マルコ 3:19-30

『すべて赦される』

 イエス様の働きを見て、群衆は神のみわざとほめますが、批判する者たちは霊的な力を認めながらも、悪霊によるものだと悪口を言います。

 

1.サタンと悪霊

 聖書は、神様に敵対するサタンや悪霊が存在することと、人を神様の祝福から引き離し、苦しめていることを記しています。イエス様の時代の人たちは、サタンが悪霊を手下とする一つの王国をもっていると考えていました。

 サタンとは自己中心、自己顕示、自己満足のかたまりです。人の心にも同じようなところがありますから、サタンは私たちを誘惑し、神様の義と愛に対して疑わせ離れさせて、永遠の滅びに至らせようとします。

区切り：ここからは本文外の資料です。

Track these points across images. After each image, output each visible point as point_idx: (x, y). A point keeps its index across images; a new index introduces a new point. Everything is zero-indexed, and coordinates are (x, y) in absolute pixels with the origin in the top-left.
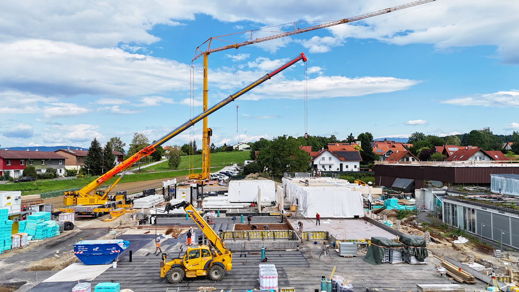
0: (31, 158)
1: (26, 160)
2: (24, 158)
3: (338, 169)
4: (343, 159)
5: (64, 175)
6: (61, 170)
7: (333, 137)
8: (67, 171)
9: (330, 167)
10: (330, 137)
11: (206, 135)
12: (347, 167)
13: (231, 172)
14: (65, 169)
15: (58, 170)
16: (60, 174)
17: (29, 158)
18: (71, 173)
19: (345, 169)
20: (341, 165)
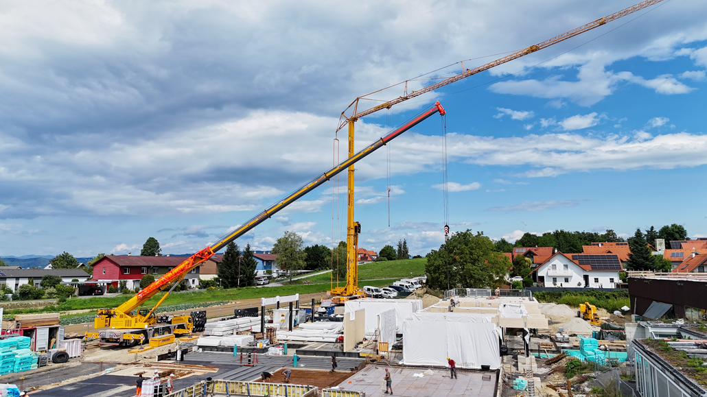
0: (154, 265)
1: (148, 267)
2: (146, 265)
3: (579, 284)
4: (588, 267)
5: (196, 286)
6: (193, 281)
7: (610, 233)
8: (201, 281)
9: (567, 280)
10: (604, 233)
11: (352, 232)
12: (596, 280)
13: (406, 287)
14: (199, 279)
15: (191, 281)
16: (193, 286)
17: (152, 265)
18: (205, 285)
19: (592, 285)
20: (586, 278)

 イエス様が悪霊を追い出されるのは、悪霊同士がもめているのではなく、神の御国が来ていることの現れです。「強い人」とたとえられるように、サタンや悪霊の力は人間では立ち向かえません。だからこそ、イエス様はさらにまさる力をもって「強い人(サタン)を縛りあげ」、「家財(大切な宝)」であるわたしたちを取り戻すために、この世に来られました(第一ヨハネ3:8)。ただそのためには、イエス様はご自分の命を犠牲にしなければなりませんでした(ヘブル2:14-15)。それは私たちを命を捨ててでも取り戻したいほど愛し求めておられるからです。イエス様は私たちが神様から離れ犯してきたすべての罪を赦し、悪しき力から守って、神様の恵みの中に歩み続けるよう助け導いてくださる人生の主、救い主です。

 

2.ゆるされない罪

 イエス様は「その犯すすべての罪も神をけがす言葉もゆるされる」とおっしゃる一方で「聖霊を汚す者は、いつまでもゆるされず、永遠の罪に定められる」とも言われます。

 「聖霊を汚す」とはまず、直接的にイエス様が神の御子であることを否定し、その働きが聖霊の知恵と力によるものであることを認めないことです。律法学者たちは、自分たちの思い描く姿でなければキリスト(救い主)を認めず、自分たちが正しいとする方法でしか救われないと決めつけていました。

 また人をさばき、許さないことあるいは自分を許さないことも聖霊を汚します。聖霊のお働きは、救い主であるイエス様を指し示して信じる心を与え、人を神様のもとに立ち帰らせて平安と喜びを与え、命に生かす働きです。人を責め続けたり、恨み続けていることは、その人を生かそうとする聖霊に逆らい、また自分も喜びを失ったままで、聖霊を悲しませます。

 「人の犯すすべての罪」は。間違った行いであり、罪を認め悔い改めて、主イエスの十字架を信じれば赦されます。しかし「聖霊を汚す者」とはその人の性質であり、態度です。神様の義と愛を喜ぼうとせず、命の交わりをもとうとしませんから、自分から滅びの道に進んでいます。

 悪魔の所有になり言いなりになっていたわたしたちが、イエス様が命を捨ててくださった十字架によって救われ、神のものとされている大きな恵みを喜び、賛美と感謝にいつもあふれましょう。